第9話 妖怪トウマワリ再び現わる(4)
「カァ~! カァ~! カァ~! バサバサバサバサッ!」
「うわあっ! わわわっ! やめてよ! やめてよ!」
カラスの大群は、柿五郎に向かって次々と襲ってきました。柿五郎はカラスたちから逃げようとしますが、カラスのほうも後ろからバサバサと羽音を響かせながら柿五郎を追いかけています。
一方、トウマワリのほうはカラスに追いかけられる柿五郎の姿に、ニヤニヤと不気味な笑みを浮かべながら眺めています。
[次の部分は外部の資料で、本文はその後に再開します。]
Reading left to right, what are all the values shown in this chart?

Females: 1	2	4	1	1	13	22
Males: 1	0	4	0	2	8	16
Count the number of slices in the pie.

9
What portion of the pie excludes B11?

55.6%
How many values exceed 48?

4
「ぐふふふふ! わしが手を下さなくても、あのカラスの大群が始末してくれるからなあ」
トウマワリは、カラスが柿五郎に襲い続けているのを見ながら、高みの見物を決め込んでいます。しかし、カラスに追いかけられる柿五郎が次第に自分のところへ近づくと、トウマワリの様子が一変します。
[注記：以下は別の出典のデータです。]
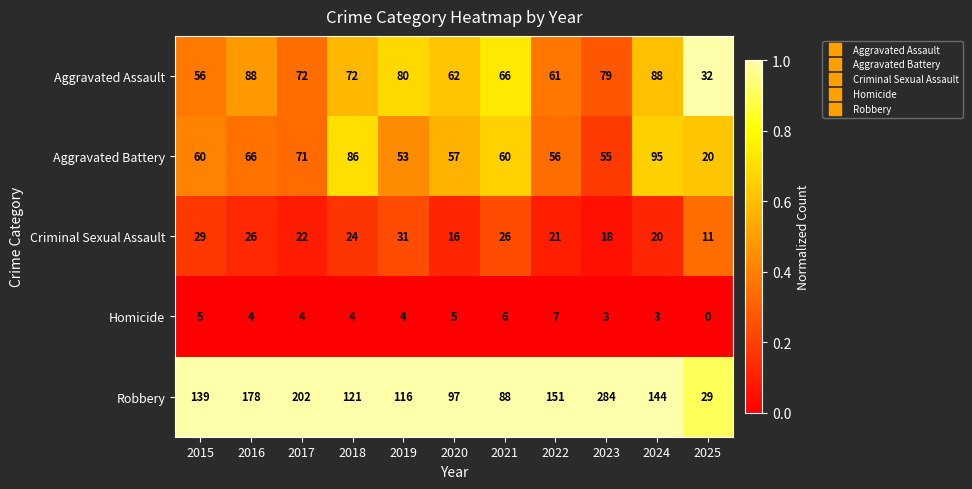

What is the difference between the maximum and minimum values in the Robbery series?

255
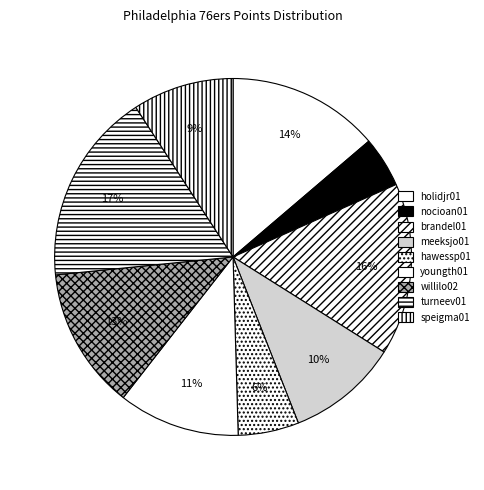

Which slice is the smallest?

nocioan01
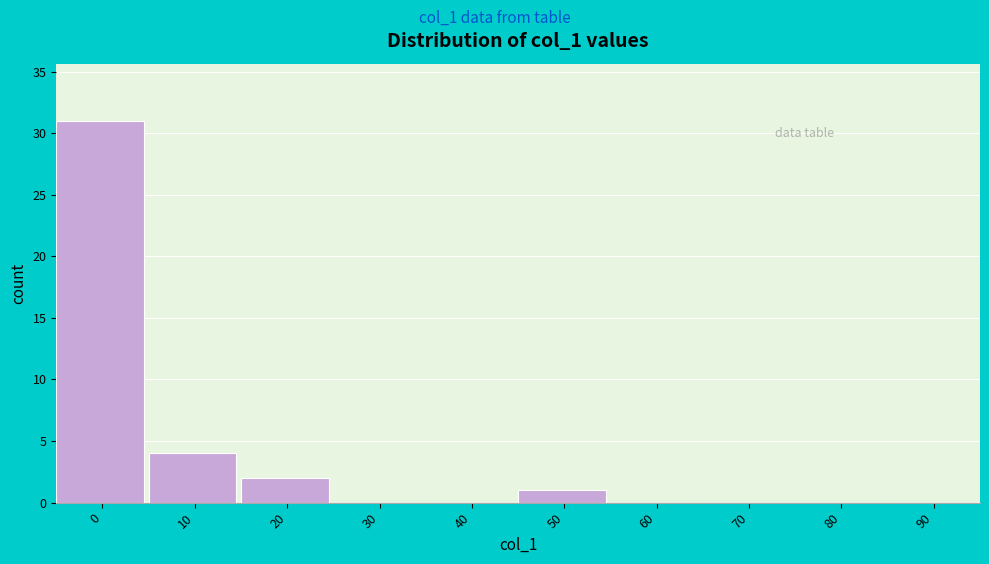

Reading right to left, transcribe all the data shown in this chart.

90=0	80=0	70=0	60=0	50=1	40=0	30=0	20=2	10=4	0=31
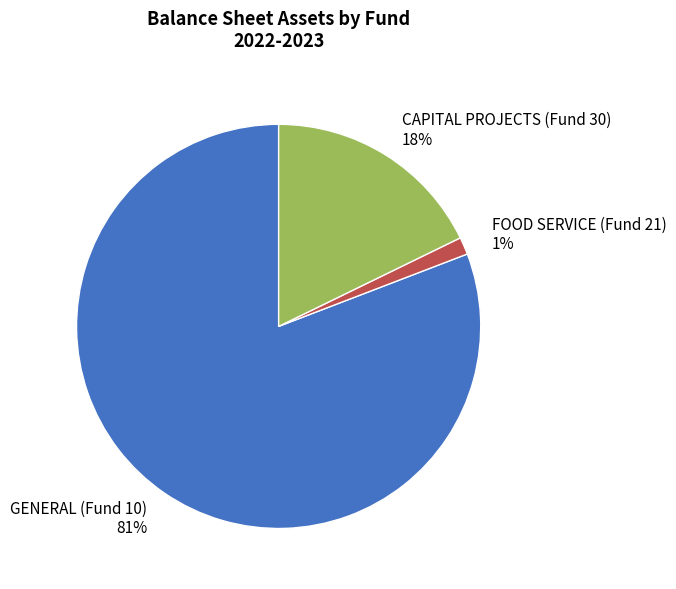

How many segments does this pie chart have?

3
「おいっ! まさか、おめえはわしのところへ突っ込むつもりなのか!」
「わわわわっ! ぼくの頭を突かないでよ! 頼むから、突かないで!」
トウマワリは、目の前に迫ってくる柿五郎の姿を見ながらあわてている様子です。しかし、カラスに頭を突かれている柿五郎は、トウマワリが自分に対して言っている言葉を聞く余裕はありません。
そして、柿五郎がトウマワリに真正面から強くぶつかった瞬間のことです。
「わわわわっ、わわわわっ! カラスめ、よくもわしの顔を突きやがって!」
「カァ~! カァ~! バサバサッ!」「カァ~! カァ~! バサバサバサッ!」
カラスの大群は、目の前にいるトウマワリに向かって次々と襲いかかりました。トウマワリは、カラスがくちばしで自分の顔を突かれるたびに痛々しい表情を見せています。
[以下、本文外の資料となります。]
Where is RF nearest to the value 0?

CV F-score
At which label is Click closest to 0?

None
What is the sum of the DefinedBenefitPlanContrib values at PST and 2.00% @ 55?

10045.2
そのとき、トウマワリと強くぶつかった地面に倒れ込んだ柿五郎は、カラスに襲われているトウマワリの姿を目の当たりにしました。そして、柿五郎はすぐに立ち上がると、トウマワリの右手をよく見ました。
「あの爪でぼくは赤ちゃんになったということは、もしかして……」
柿五郎は自分が赤ちゃん姿にされたことを思い出しながら、頭の中で良いアイデアを思いつきました。